Thursday, August 29, 2013

Men Feel Worse About Themselves When Female Partners Succeed, Says New Research

Men Feel Worse About Themselves When Female Partners Succeed
Men’s subconscious self-esteem may be bruised when their spouse or girlfriend excels – even when they are not in direct competition – a new study has found.

Researchers found that men were more likely to feel subconsciously worse about themselves when their female partner succeeded than when she failed.

However, women’s self-esteem was not affected by their male partners’ successes or failures, according to the study published in the American Psychological Association Journal of Personality and Social Psychology.

“It makes sense that a man might feel threatened if his girlfriend outperforms him in something they’re doing together, such as trying to lose weight,” said the study’s lead author, Kate Ratliff, of the University of Florida.

“But this research found evidence that men automatically interpret a partner’s success as their own failure, even when they’re not in direct competition,” Ratliff said.

The researchers studied 896 heterosexual Americans and Dutch in five experiments.

In one experiment, 32 couples from the University of Virginia were given what was described as a “test of problem solving and social intelligence” and then told that their partner scored either in the top or bottom 12 per cent of all university students.

Hearing that their partner scored high or low on the test did not affect what the researchers called participants’ explicit self-esteem – ie, how they said they felt.

Participants were also given a test to determine how they felt subconsciously about their partners’ performance, which the researchers called implicit self-esteem.

In this test, a computer tracks how quickly people associate good and bad words with themselves.

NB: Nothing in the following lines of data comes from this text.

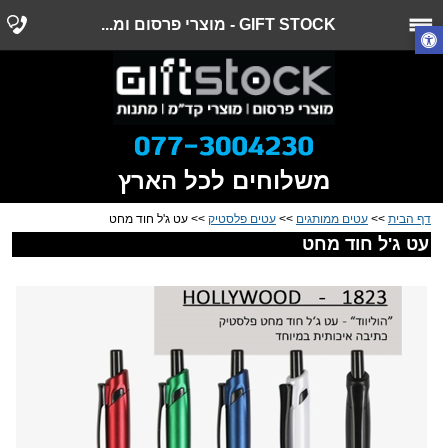
GIFT STOCK - מוצרי פרסום ומ...
משלוחים לכל הארץ
דף הבית
>>
עטים ממותגים
>>
עטים פלסטיק
>> עט ג'ל חוד מחט
עט ג'ל חוד מחט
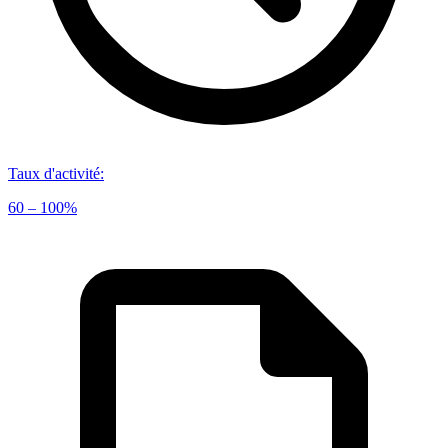
Taux d'activité
:
60 – 100%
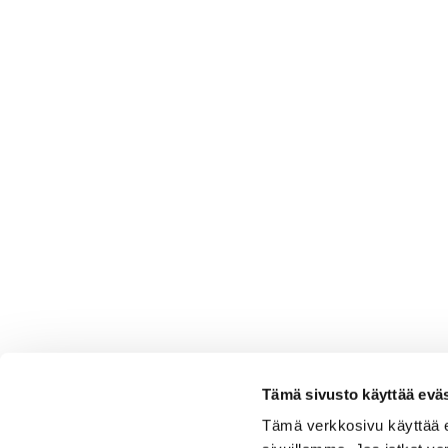
Tämä sivusto käyttää eväs
Tämä verkkosivu käyttää 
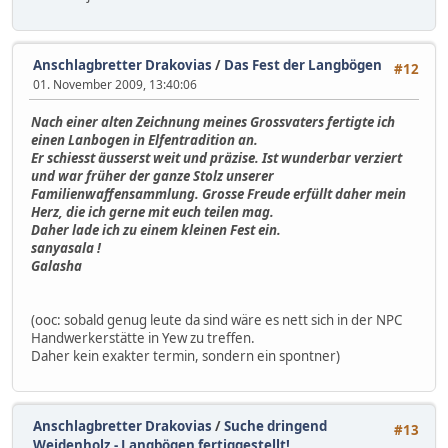
Anschlagbretter Drakovias
/
Das Fest der Langbögen
#12
01. November 2009, 13:40:06
Nach einer alten Zeichnung meines Grossvaters fertigte ich
einen Lanbogen in Elfentradition an.
Er schiesst äusserst weit und präzise. Ist wunderbar verziert
und war früher der ganze Stolz unserer
Familienwaffensammlung. Grosse Freude erfüllt daher mein
Herz, die ich gerne mit euch teilen mag.
Daher lade ich zu einem kleinen Fest ein.
sanyasala !
Galasha
(ooc: sobald genug leute da sind wäre es nett sich in der NPC
Handwerkerstätte in Yew zu treffen.
Daher kein exakter termin, sondern ein spontner)
Anschlagbretter Drakovias
/
Suche dringend
#13
Weidenholz - Langbögen fertiggestellt!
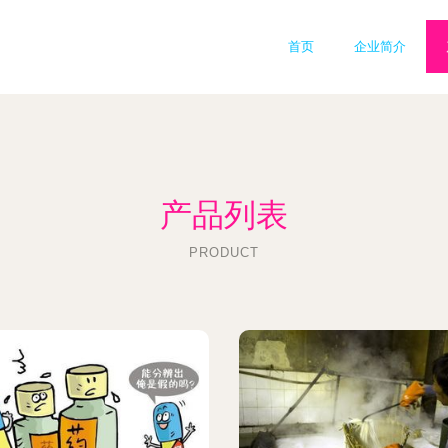
首页
企业简介
产品列表
PRODUCT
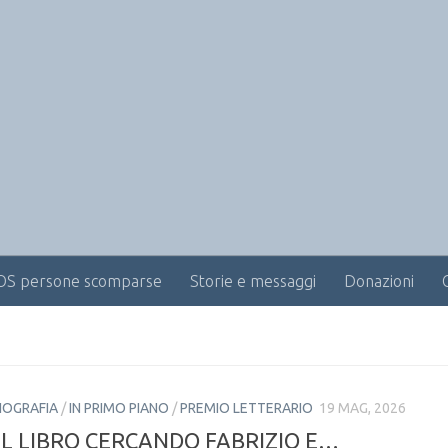
OS persone scomparse
Storie e messaggi
Donazioni
IOGRAFIA
/
IN PRIMO PIANO
/
PREMIO LETTERARIO
19 MAG, 2026
EL LIBRO CERCANDO FABRIZIO E…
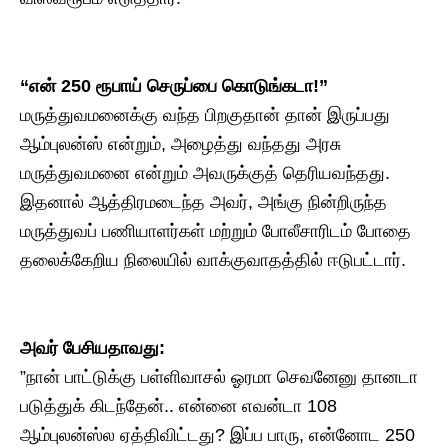
“என் 250 ரூபாய் செருப்பை கொடுங்கடா!”
​மருத்துவமனைக்கு வந்த பிறகுதான் தான் இருப்பது
ஆம்புலன்ஸ் என்றும், அழைத்து வந்தது அரசு
மருத்துவமனை என்றும் அவருக்குத் தெரியவந்தது.
இதனால் ஆத்திரமடைந்த அவர், அங்கு நின்றிருந்த
மருத்துவப் பணியாளர்கள் மற்றும் போலீசாரிடம் போதை
தலைக்கேறிய நிலையில் வாக்குவாதத்தில் ஈடுபட்டார்.
அவர் பேசியதாவது:
​”நான் பாட்டுக்கு பள்ளிவாசல் ஓரமா செவனேனு தானடா
படுத்துக் கிடந்தேன்.. என்னை எவன்டா 108
ஆம்புலன்ஸ்ல ஏத்திவிட்டது? இப்ப பாரு, என்னோட 250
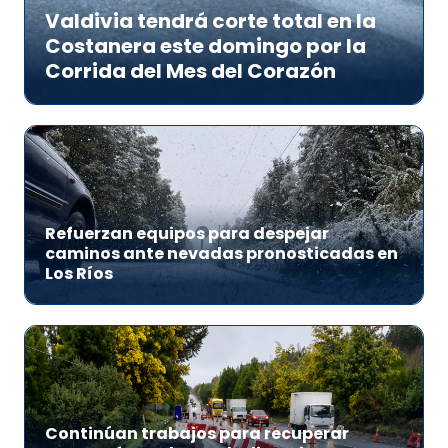
Valdivia tendrá corte total en la
Costanera este domingo por la
Corrida del Mes del Corazón
Refuerzan equipos para despejar
caminos ante nevadas pronosticadas en
Los Ríos
Continúan trabajos para recuperar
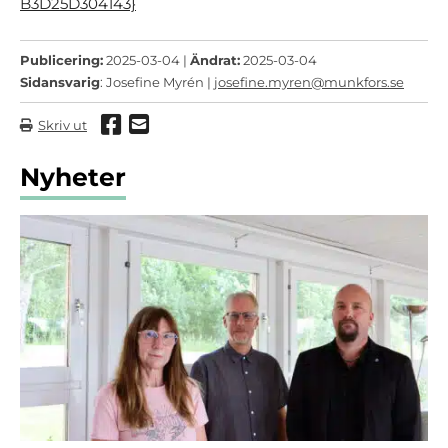
B3D25D304143}
Publicering:
2025-03-04 |
Ändrat:
2025-03-04
Sidansvarig
: Josefine Myrén |
josefine.myren@munkfors.se
Dela via Facebook
Dela via mail
Skriv ut
Nyheter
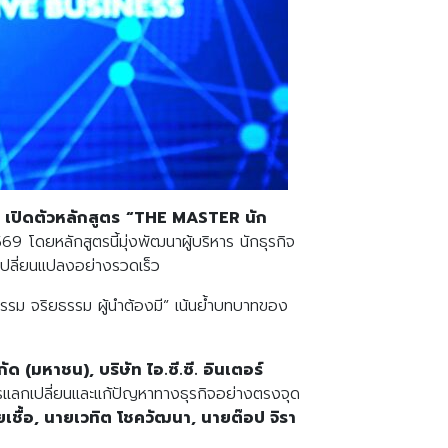
 เปิดตัวหลักสูตร
“
THE MASTER นัก
9 โดยหลักสูตรนี้มุ่งพัฒนาผู้บริหาร นักธุรกิจ
ี่เปลี่ยนแปลงอย่างรวดเร็ว
รม จริยธรรม ผู้นำต้องมี” เน้นย้ำบทบาทของ
กัด (มหาชน)
, บริษัท ไอ.ซี.ซี. อินเตอร์
การแลกเปลี่ยนและแก้ปัญหาทางธุรกิจอย่างตรงจุด
สายเชื้อ, นายเวทิต โชควัฒนา, นายต๊อป จิรา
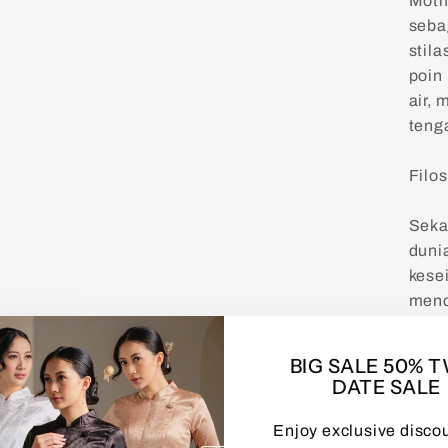
Moti
seba
stil
poin
air,
teng
Filos
Seka
duni
kese
menc
trad
kehi
BIG SALE 50% 
kese
DATE SALE
keku
kese
Enjoy exclusive disco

For example, participants with high implicit self-esteem who see the word “me” on a computer screen are more likely to associate it with words such as “excellent” or “good” rather than “bad”.

Men who believed that their partner scored in the top 12 per cent demonstrated significantly lower implicit self-esteem than men who believed their partner scored in the bottom 12 per cent.

Findings were similar in two more studies conducted in the Netherlands. Like American men, Dutch men who thought about their romantic partner’s success subconsciously felt worse about themselves than men who thought about their partner’s failure, according to both studies.

In the final two experiments, conducted online, 657 US participants, 284 of whom were men, were asked to think about a time when their partner had succeeded or failed.

When comparing all the results, the researchers found that it didn’t matter if the achievements or failures were social, intellectual or related to participants’ own successes or failures – men subconsciously still felt worse about themselves when their partner succeeded than when she failed.
Also, men’s implicit self-esteem took a bigger hit when they thought about a time when their partner succeeded at something while they had failed.